I counted fewer sexagenarians but certainly as many tokers on the hillside at Eleanor Tinsley Park on Sunday, where Willie drew throngs of eager listeners to Stage 1 of Free Press Summer Fest, despite the already-stifling summer heat and a start time dangerously close to 4:20 p.m.
Now 79, Willie looks and sounds a bit rougher for the wear, but is undoubtedly going strong. With a bandana wrapped around his thick, plaited hair, his classical guitar, Trigger, hanging from a macramé strap around his neck, he started off his long set with "Whiskey River."

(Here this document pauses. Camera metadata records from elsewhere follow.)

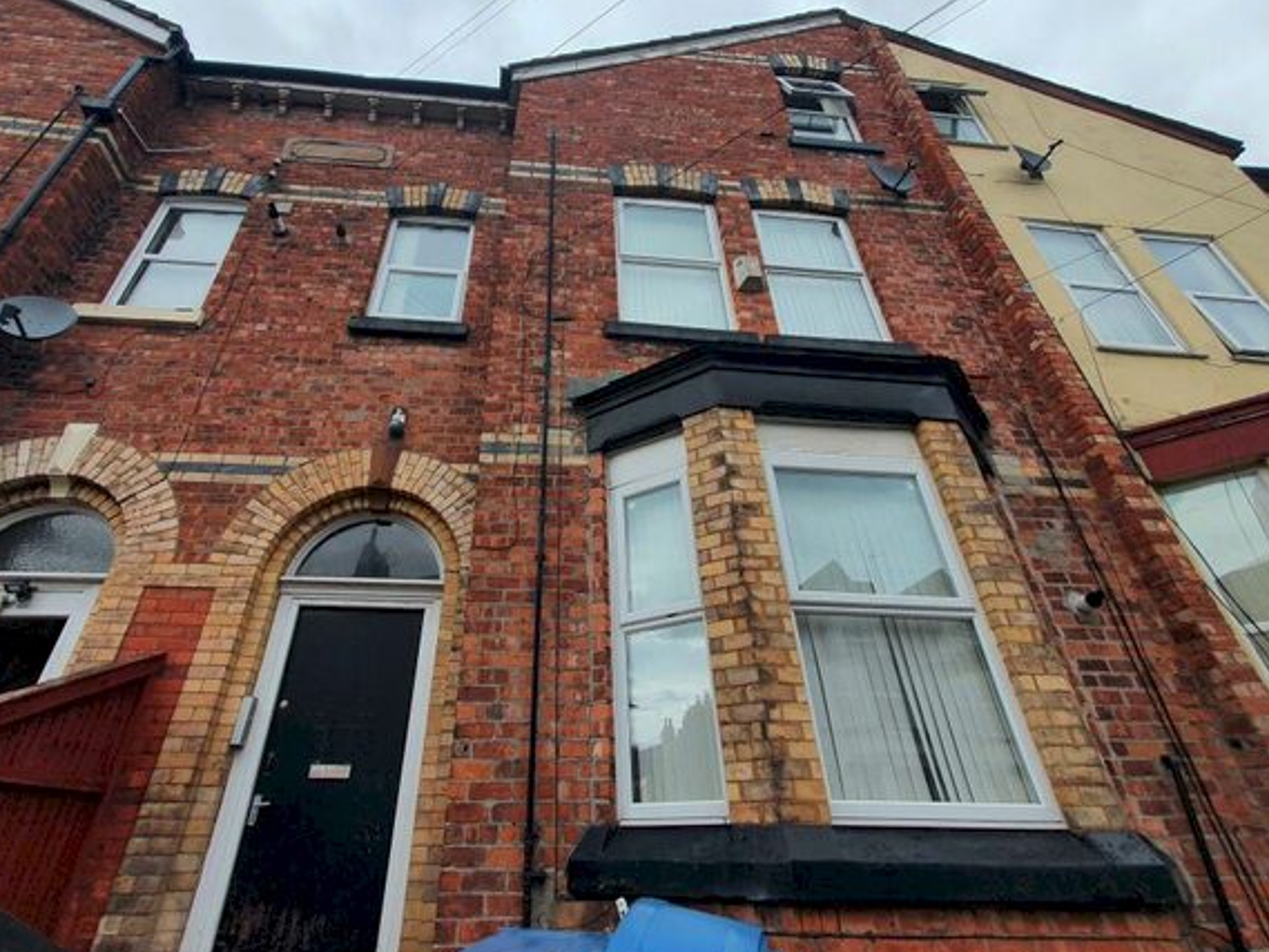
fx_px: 587
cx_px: 578
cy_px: 427
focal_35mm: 16
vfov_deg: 77.9
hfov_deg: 94.2
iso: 50
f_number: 2.2
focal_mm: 1.8
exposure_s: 1/716
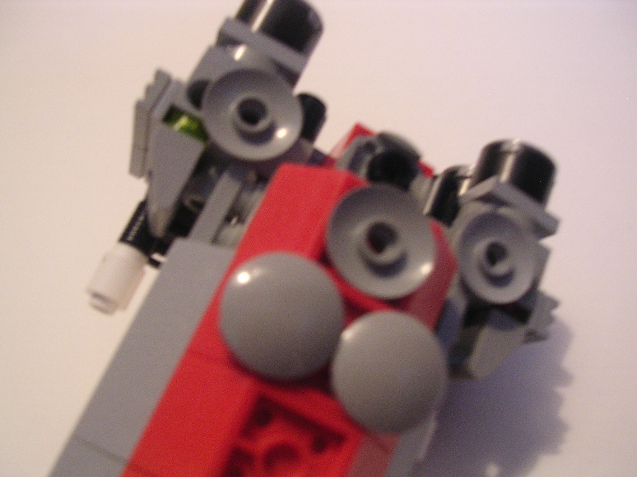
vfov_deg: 37.7
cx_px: 318
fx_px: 699
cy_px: 238
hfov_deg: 49.0
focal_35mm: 38
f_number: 2.8
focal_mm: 5.8
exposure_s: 1/3.4
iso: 278
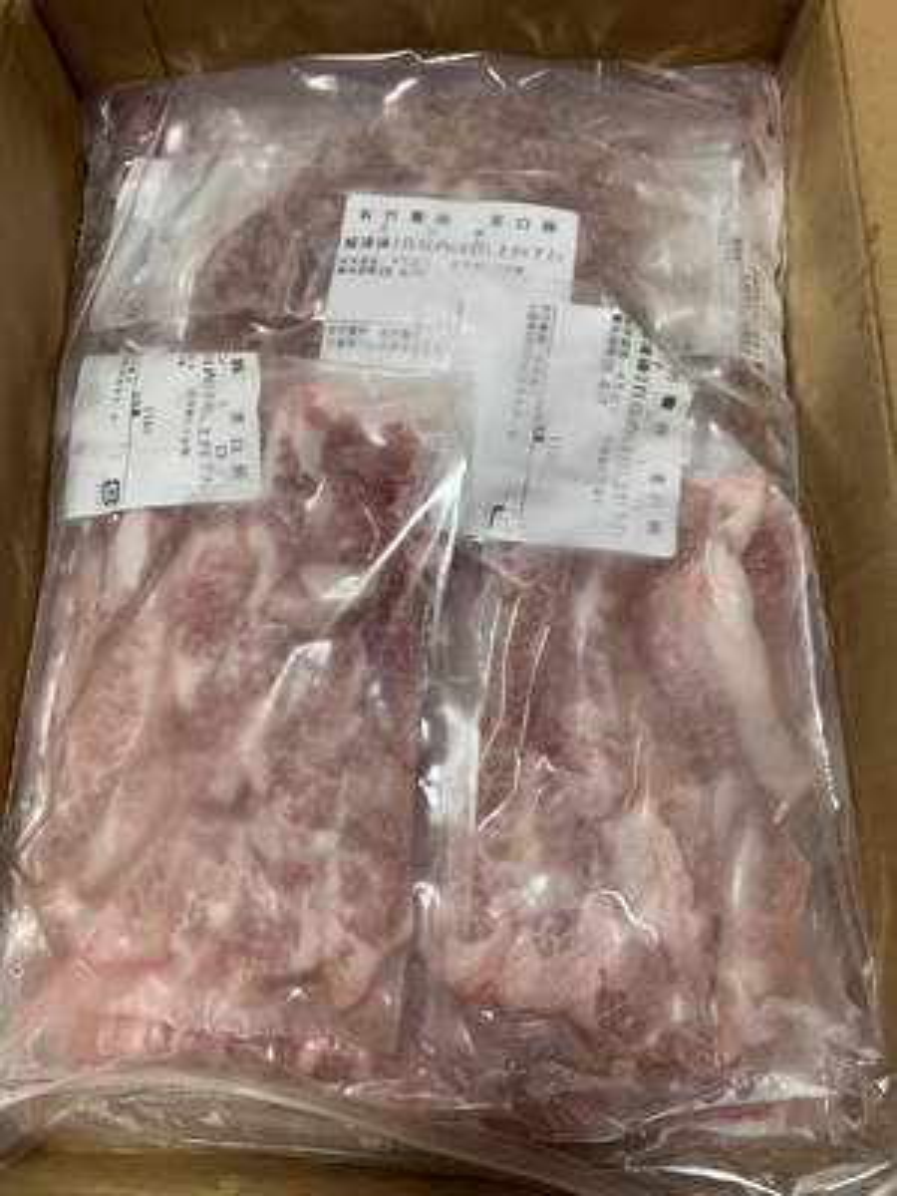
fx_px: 898
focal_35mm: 26
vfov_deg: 67.3
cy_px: 598
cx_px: 448
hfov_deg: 53.1
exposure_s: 1/60
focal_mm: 4.25
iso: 125
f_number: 1.8
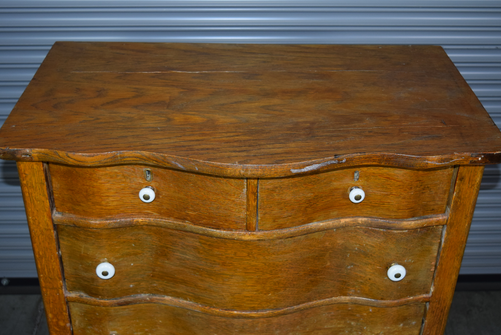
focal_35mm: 48
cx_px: 250
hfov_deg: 41.1
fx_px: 668
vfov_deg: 28.1
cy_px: 168
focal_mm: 32
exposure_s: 1/100
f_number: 5
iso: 800
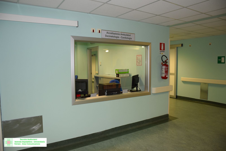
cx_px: 113
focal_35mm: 27
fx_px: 169
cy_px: 76
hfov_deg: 67.4
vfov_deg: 47.9
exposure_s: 1/100
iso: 800
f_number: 5
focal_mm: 18
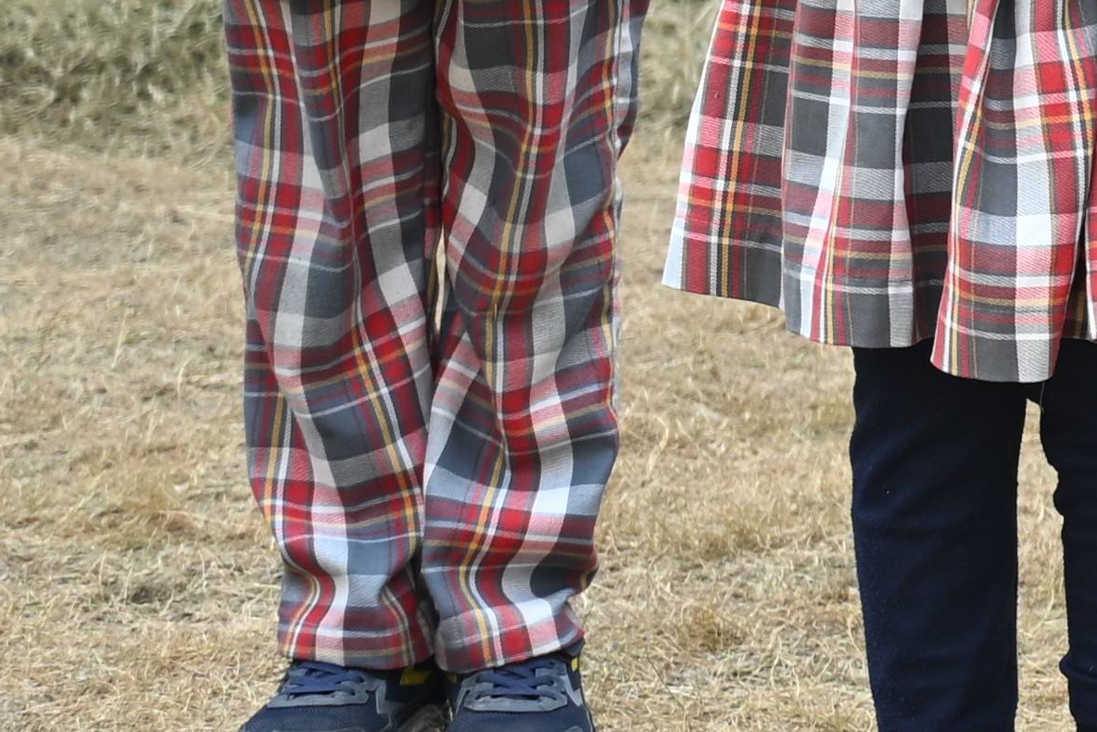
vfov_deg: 5.7
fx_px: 7315
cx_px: 2470
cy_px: -450
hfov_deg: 8.0
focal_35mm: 240
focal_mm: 47
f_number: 4
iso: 100
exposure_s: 1/125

At times accompanied by a soulful harmonica, a simple drum or a tinkling piano (played by his sister, Bobbie Nelson), the focus undoubtedly rested on Willie's signature strumming and nasally voice, telling stories of life and love through song. His hands appeared as weathered as his guitar, a signed and beaten beauty with a signficant history.
The band went on to perform decades-old hits, like "Mammas Don't Let Your Babies Grow Up to Be Cowboys," "Georgia On My Mind" and "Blue Eyes Crying in the Rain," and the crowd went wild for "Roll Me Up and Smoke Me When I Die" and "I Gotta Get Drunk."
After a set list of nearly 30 songs, Willie left the stage with a demure bow to the roaring crowd.
An appropriate farewell for a living Texas legend.